CPU绑定的几种实现方式

2020年11月3日 WKX Comments 0 Comment

1.了解你的CPU

在现代多处理器系统中（如下图），每个系统（System）可能安装多个处理器（Processor/Socket）芯片,每个处理器可能包含多个核心（Core），每个核心可能包含多个指令流水线。

通过lscpu命令可以查看CPU的信息，下图展示的是某台服务器的信息：

上述信息表明，该服务器：

共有24个核心（CPU(s)）
每个核心有1个线程（即指令流水线）
每颗处理器（Socket(s)）有12个核心
有两颗处理器（NUMA架构）

上述信息还展示了各个核心在NUMA节点上的分布，比如CPU 0是位于NUMA节点0上的。CPU 0通常被用来处理所有中断，比如网络、信号等，所以我们在绑定一些需要频繁处理中断的程序时，就可以把他们绑定在CPU 0或者其他与CPU 0位于同一NUMA节点的CPU上。

####################

# [要做什么]
把上面讲CPU绑定的那段文字从头到尾原样输出一遍，一个字也不要改。

####################

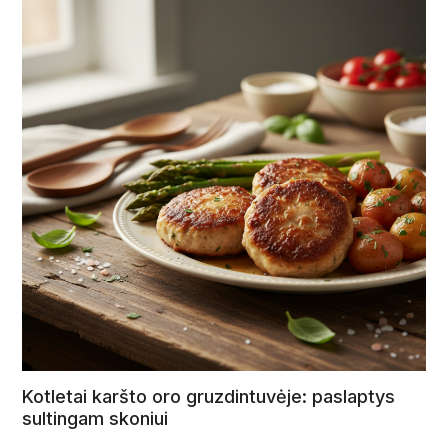
Kotletai karšto oro gruzdintuvėje: paslaptys
sultingam skoniui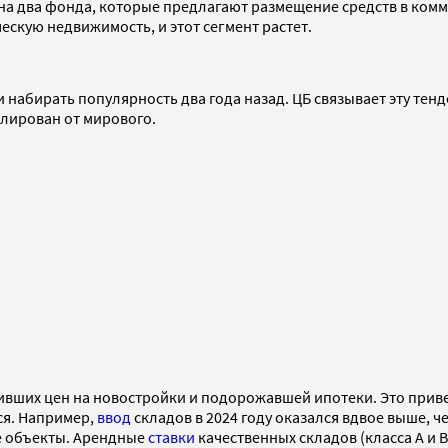
 на два фонда, которые предлагают размещение средств в комм
скую недвижимость, и этот сегмент растет.
набирать популярность два года назад. ЦБ связывает эту тен
олирован от мирового.
ивших цен на новостройки и подорожавшей ипотеки. Это при
я. Например,
ввод
складов в 2024 году оказался вдвое выше, че
е объекты. Арендные
ставки
качественных складов (класса А и В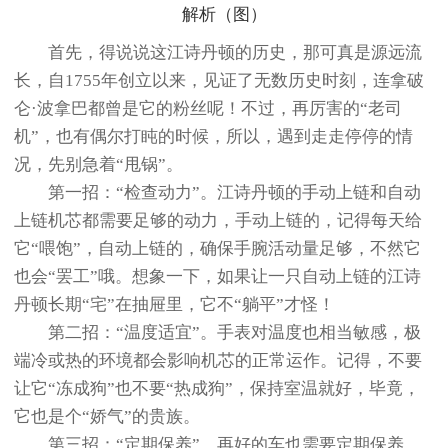
首先，得说说这江诗丹顿的历史，那可真是源远流
长，自1755年创立以来，见证了无数历史时刻，连拿破
仑·波拿巴都曾是它的粉丝呢！不过，再厉害的“老司
机”，也有偶尔打盹的时候，所以，遇到走走停停的情
况，先别急着“甩锅”。
第一招：“检查动力”。江诗丹顿的手动上链和自动
上链机芯都需要足够的动力，手动上链的，记得每天给
它“喂饱”，自动上链的，确保手腕活动量足够，不然它
也会“罢工”哦。想象一下，如果让一只自动上链的江诗
丹顿长期“宅”在抽屉里，它不“躺平”才怪！
第二招：“温度适宜”。手表对温度也相当敏感，极
端冷或热的环境都会影响机芯的正常运作。记得，不要
让它“冻成狗”也不要“热成狗”，保持室温就好，毕竟，
它也是个“娇气”的贵族。
第三招：“定期保养”。再好的车也需要定期保养，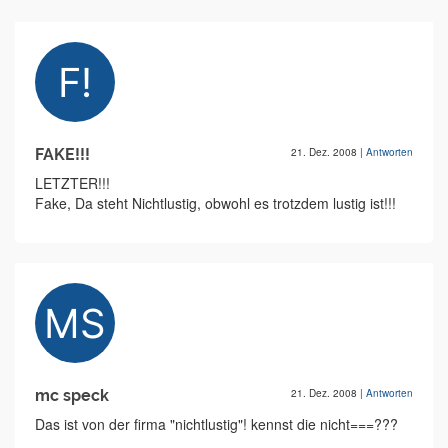
FAKE!!!
21. Dez. 2008
|
Antworten
LETZTER!!!
Fake, Da steht Nichtlustig, obwohl es trotzdem lustig ist!!!
mc speck
21. Dez. 2008
|
Antworten
Das ist von der firma "nichtlustig"! kennst die nicht===???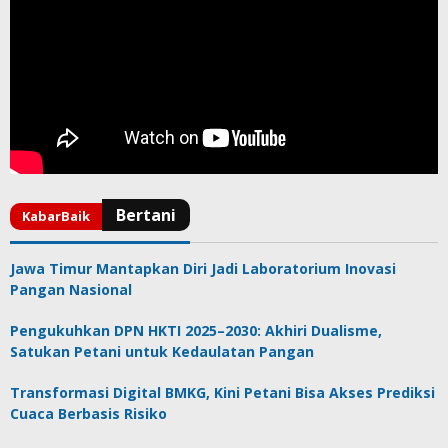
Jawa Timur Mantapkan Diri Jadi Laboratorium Inovasi
Pangan Nasional
Pengukuhkan DPN HKTI 2025–2030: Akhiri Dualisme,
Satukan Petani untuk Kedaulatan Pangan
Transformasi Digital BMKG, Kini Petani Bisa Akses Prediksi
Cuaca Berbasis Risiko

####################

# [解答]
CPU绑定的几种实现方式

2020年11月3日 WKX Comments 0 Comment

1.了解你的CPU

在现代多处理器系统中（如下图），每个系统（System）可能安装多个处理器（Processor/Socket）芯片,每个处理器可能包含多个核心（Core），每个核心可能包含多个指令流水线。

通过lscpu命令可以查看CPU的信息，下图展示的是某台服务器的信息：

上述信息表明，该服务器：

共有24个核心（CPU(s)）
每个核心有1个线程（即指令流水线）
每颗处理器（Socket(s)）有12个核心
有两颗处理器（NUMA架构）

上述信息还展示了各个核心在NUMA节点上的分布，比如CPU 0是位于NUMA节点0上的。CPU 0通常被用来处理所有中断，比如网络、信号等，所以我们在绑定一些需要频繁处理中断的程序时，就可以把他们绑定在CPU 0或者其他与CPU 0位于同一NUMA节点的CPU上。